MARINE CORPS AIR STATION CHERRY POINT --
Ninety-year-old Howard C. Broseker, who served in all three conflicts in both the Navy and Air Force and served military personnel working at the Naval Radio Transmitter Facility Annapolis Naval Station, Md., is passing on his legacy to his children, grandchildren and great-grandchildren.
Broseker, who now resides in Newport, N.C., began his military career in the United States Navy, May 5, 1941 as an apprentice seaman recruit.
Between 1941 and 1966, he dutifully served his country, completing tours on 14 vessels and bases including Guantanamo Bay, the U.S. Naval Gun Factory and the USS Canberra. During his time in the Navy, he obtained special duties as a boatswain’s mate.

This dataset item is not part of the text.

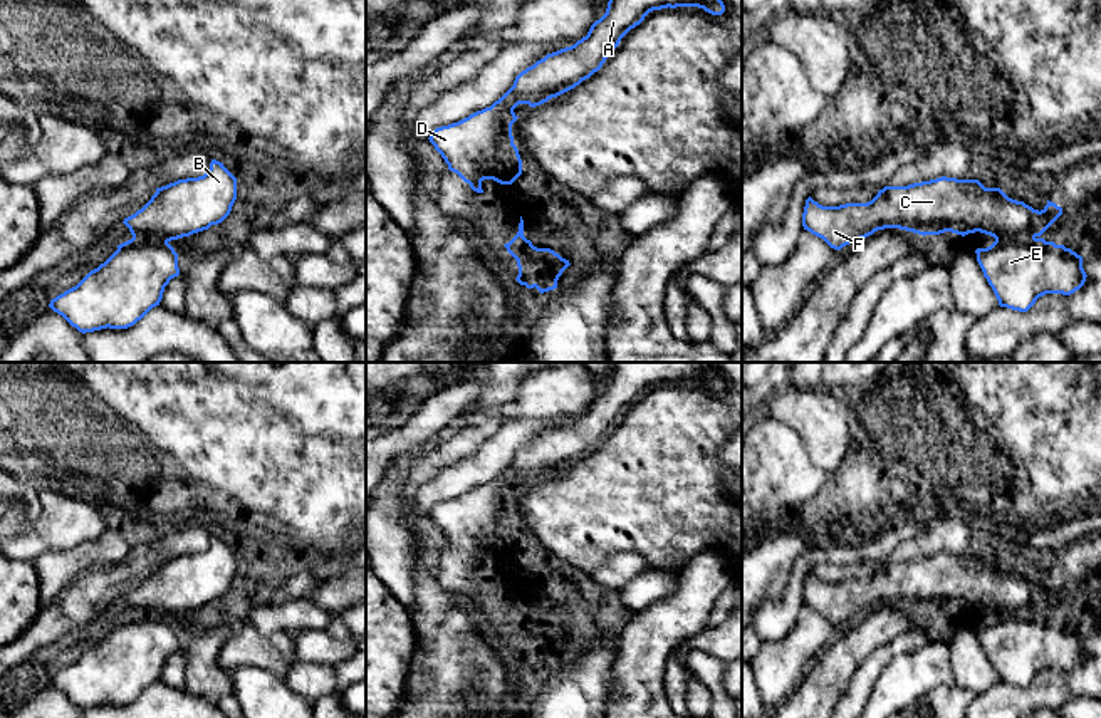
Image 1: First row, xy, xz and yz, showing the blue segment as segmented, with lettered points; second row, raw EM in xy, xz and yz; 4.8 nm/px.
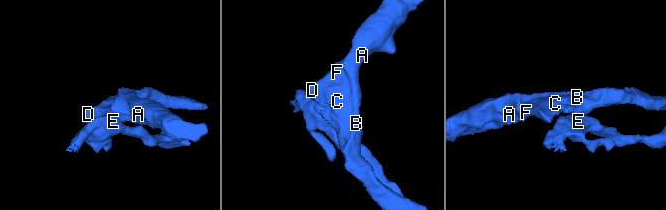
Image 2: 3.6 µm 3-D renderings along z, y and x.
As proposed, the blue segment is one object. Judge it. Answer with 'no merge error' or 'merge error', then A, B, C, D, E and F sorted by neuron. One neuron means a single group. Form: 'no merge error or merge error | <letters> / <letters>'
merge error | A B C D F / E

Boatswain’s mates are considered masters of seamanship due to their rigorous duties training, directing and supervising personnel performing maintenance duties.
They often carry out tasks designated for seamen, acting as the petty officer in charge of picket boats, self-propelled barges, tugs and other vessels.
Broseker saw combat in World War II, and was awarded the Purple Heart Medal for wounds he received in action while deployed to Okinawa, Japan, in 1945.
In 1947 Broseker witnessed the split of the Army Air Forces into the Army and the Air Force.
After flying with a Navy patrol squadron, he separated from the Navy on March 17, 1966.
“He was dedicated to the jobs he did and he was always there when he was needed,” said Broseker’s daughter Gail E. Broseker-Barrick.
During his time in the service, Broseker traveled the world, crossed the equator twice, married, and fathered three children.
Broseker also spent time among the ranks of the Air Force where he was in charge of a crash boat on the Potomac River.
After successfully completing two enlistments, he received an honorable discharge as a technical sergeant.
Still craving the military lifestyle, Broseker rejoined the Navy as a petty officer first class, again assuming duties as a boatswain’s mate.
Broseker flew with a patrol bomber squadron, and then entered the reserves at Niagara Falls Air Reserve Station where he retired June 1, 1972.
Retiring during the Vietnam era, Broseker started working at the Naval Radio Transmitter Facility.
Throughout his military career, Broseker was not able to spend much time with his family.
After retiring from civil service in 1986, he began rekindling the bonds with his family members.
Broseker lives on his own, but his family visits him to keep him company and to cherish each moment with him.
“He’s very special to us and has done very special things for our country. I am very proud of him,” Shannon J. E. Barrick-Montgomery, Broseker’s granddaughter.
The family is also learning his history to preserve it for future generations.
“I want to learn as much as I can, so I can teach my granddaughter and she can tell her children.”